删除空白指针是否安全?

假设我有以下代码:

void* my_alloc (size_t size)
{
return new char [size];
}


void my_free (void* ptr)
{
delete [] ptr;
}

这样安全吗? 还是必须在删除之前将 ptr转换为 char*

71117 次浏览

It's not a good idea and not something you would do in C++. You are losing your type info for no reason.

Your destructor won't be called on the objects in your array that you are deleting when you call it for non primitive types.

You should instead override new/delete.

Deleting the void* will probably free your memory correctly by chance, but it's wrong because the results are undefined.

If for some reason unknown to me you need to store your pointer in a void* then free it, you should use malloc and free.

Deleting a void pointer is dangerous because destructors will not be called on the value it actually points to. This can result in memory / resource leaks in your application.

Because char has no special destructor logic. THIS won't work.

class foo
{
~foo() { printf("huzza"); }
}


main()
{
foo * myFoo = new foo();
delete ((void*)foo);
}

The d'ctor won't get called.

A lot of people have already commented saying that no, it's not safe to delete a void pointer. I agree with that, but I also wanted to add that if you're working with void pointers in order to allocate contiguous arrays or something similar, that you can do this with new so that you'll be able to use delete safely (with, ahem, a little of extra work). This is done by allocating a void pointer to the memory region (called an 'arena') and then supplying the pointer to the arena to new. See this section in the C++ FAQ. This is a common approach to implementing memory pools in C++.

It depends on "safe." It will usually work because information is stored along with the pointer about the allocation itself, so the deallocator can return it to the right place. In this sense it is "safe" as long as your allocator uses internal boundary tags. (Many do.)

However, as mentioned in other answers, deleting a void pointer will not call destructors, which can be a problem. In that sense, it is not "safe."

There is no good reason to do what you are doing the way you are doing it. If you want to write your own deallocation functions, you can use function templates to generate functions with the correct type. A good reason to do that is to generate pool allocators, which can be extremely efficient for specific types.

As mentioned in other answers, this is undefined behavior in C++. In general it is good to avoid undefined behavior, although the topic itself is complex and filled with conflicting opinions.

Deleting via a void pointer is undefined by the C++ Standard - see section 5.3.5/3:

In the first alternative (delete object), if the static type of the operand is different from its dynamic type, the static type shall be a base class of the operand’s dynamic type and the static type shall have a virtual destructor or the behavior is undefined. In the second alternative (delete array) if the dynamic type of the object to be deleted differs from its static type, the behavior is undefined.

■ Segmentation data
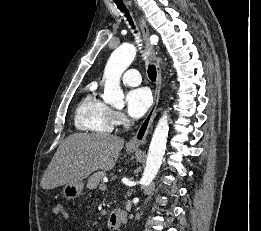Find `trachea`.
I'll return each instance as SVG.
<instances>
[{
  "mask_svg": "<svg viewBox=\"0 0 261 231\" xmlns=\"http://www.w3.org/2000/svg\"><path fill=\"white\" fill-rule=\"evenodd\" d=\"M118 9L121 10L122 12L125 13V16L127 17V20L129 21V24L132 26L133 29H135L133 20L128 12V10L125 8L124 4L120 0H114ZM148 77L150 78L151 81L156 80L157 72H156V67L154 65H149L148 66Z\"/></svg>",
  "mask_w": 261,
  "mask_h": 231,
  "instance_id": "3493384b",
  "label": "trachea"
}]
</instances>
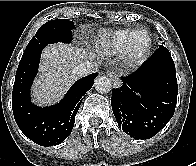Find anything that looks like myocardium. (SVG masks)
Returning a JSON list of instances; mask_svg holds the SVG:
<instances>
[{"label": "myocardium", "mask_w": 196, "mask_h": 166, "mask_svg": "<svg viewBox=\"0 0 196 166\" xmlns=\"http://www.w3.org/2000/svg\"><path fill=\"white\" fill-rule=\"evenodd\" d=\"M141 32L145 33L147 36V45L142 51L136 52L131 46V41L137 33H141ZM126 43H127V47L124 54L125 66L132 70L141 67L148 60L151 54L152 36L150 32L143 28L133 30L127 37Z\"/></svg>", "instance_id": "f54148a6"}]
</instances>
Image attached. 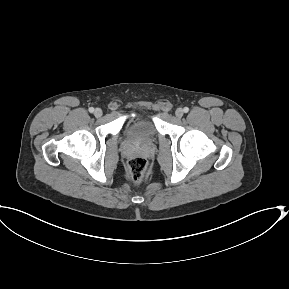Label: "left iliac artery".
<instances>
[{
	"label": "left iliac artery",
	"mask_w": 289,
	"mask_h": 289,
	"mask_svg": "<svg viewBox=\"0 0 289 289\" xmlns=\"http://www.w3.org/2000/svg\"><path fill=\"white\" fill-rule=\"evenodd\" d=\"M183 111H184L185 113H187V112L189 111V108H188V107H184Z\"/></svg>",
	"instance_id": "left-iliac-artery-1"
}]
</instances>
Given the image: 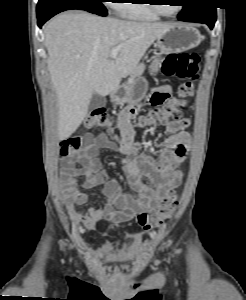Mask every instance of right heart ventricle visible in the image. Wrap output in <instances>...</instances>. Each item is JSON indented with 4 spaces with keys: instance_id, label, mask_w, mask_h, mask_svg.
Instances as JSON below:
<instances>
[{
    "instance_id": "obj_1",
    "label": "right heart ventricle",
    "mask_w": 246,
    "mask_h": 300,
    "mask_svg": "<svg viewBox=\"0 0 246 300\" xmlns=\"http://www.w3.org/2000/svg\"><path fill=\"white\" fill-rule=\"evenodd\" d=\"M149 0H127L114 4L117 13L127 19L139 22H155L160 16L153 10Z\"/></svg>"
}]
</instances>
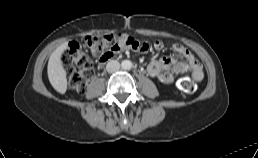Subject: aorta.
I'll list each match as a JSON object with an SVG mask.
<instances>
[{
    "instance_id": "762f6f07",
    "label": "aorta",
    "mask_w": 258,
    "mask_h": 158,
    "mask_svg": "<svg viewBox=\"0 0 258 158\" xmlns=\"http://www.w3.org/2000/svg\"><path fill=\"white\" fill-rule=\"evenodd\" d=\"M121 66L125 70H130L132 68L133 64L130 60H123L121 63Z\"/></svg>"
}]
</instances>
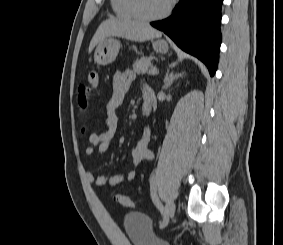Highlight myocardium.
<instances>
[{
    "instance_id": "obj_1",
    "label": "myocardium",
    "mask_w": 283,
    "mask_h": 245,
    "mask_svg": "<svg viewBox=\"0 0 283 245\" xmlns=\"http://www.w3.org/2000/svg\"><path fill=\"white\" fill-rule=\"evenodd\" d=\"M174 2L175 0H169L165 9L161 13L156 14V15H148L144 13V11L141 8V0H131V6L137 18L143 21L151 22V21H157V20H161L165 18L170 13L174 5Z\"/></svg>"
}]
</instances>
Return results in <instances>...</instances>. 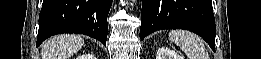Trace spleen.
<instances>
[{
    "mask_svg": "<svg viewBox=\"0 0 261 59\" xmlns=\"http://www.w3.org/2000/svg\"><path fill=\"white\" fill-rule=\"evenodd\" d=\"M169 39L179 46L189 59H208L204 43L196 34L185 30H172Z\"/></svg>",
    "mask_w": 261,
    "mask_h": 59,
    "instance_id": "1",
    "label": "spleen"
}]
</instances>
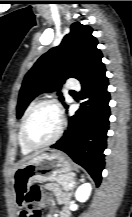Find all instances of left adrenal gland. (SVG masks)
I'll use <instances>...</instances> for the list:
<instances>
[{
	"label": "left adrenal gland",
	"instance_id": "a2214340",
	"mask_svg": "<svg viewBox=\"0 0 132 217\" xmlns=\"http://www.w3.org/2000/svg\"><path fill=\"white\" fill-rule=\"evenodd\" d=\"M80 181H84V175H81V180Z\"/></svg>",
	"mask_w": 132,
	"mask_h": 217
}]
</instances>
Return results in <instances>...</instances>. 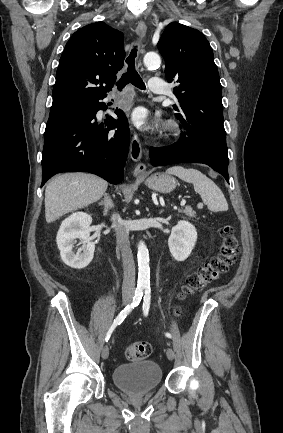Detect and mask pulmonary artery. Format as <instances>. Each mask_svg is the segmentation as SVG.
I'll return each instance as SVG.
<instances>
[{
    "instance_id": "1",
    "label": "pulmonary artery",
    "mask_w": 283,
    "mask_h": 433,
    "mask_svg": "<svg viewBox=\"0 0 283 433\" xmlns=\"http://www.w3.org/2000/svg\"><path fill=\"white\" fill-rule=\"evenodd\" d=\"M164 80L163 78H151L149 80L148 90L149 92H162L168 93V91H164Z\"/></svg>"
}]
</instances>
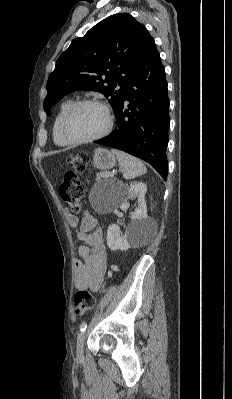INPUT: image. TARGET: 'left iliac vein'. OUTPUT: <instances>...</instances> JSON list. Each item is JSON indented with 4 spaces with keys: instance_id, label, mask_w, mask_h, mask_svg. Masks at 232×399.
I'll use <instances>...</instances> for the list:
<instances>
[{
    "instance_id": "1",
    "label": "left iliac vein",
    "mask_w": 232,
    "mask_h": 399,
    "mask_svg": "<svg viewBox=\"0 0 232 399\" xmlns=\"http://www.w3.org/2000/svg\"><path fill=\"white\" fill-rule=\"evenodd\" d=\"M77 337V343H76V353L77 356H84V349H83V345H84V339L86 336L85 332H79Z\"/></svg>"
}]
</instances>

■ Required tasks
1 > Which section of the C++ Standard does the thread on deleting void pointers cite as making deletion through a void pointer undefined?
2 > Repeat the passage of the thread on deleting void pointers from "Deleting a void pointer is" to "THIS won't work.".

■ Solutions to each task
1 > Section 5.3.5/3.

2 >
Deleting a void pointer is dangerous because destructors will not be called on the value it actually points to. This can result in memory / resource leaks in your application.

Because char has no special destructor logic. THIS won't work.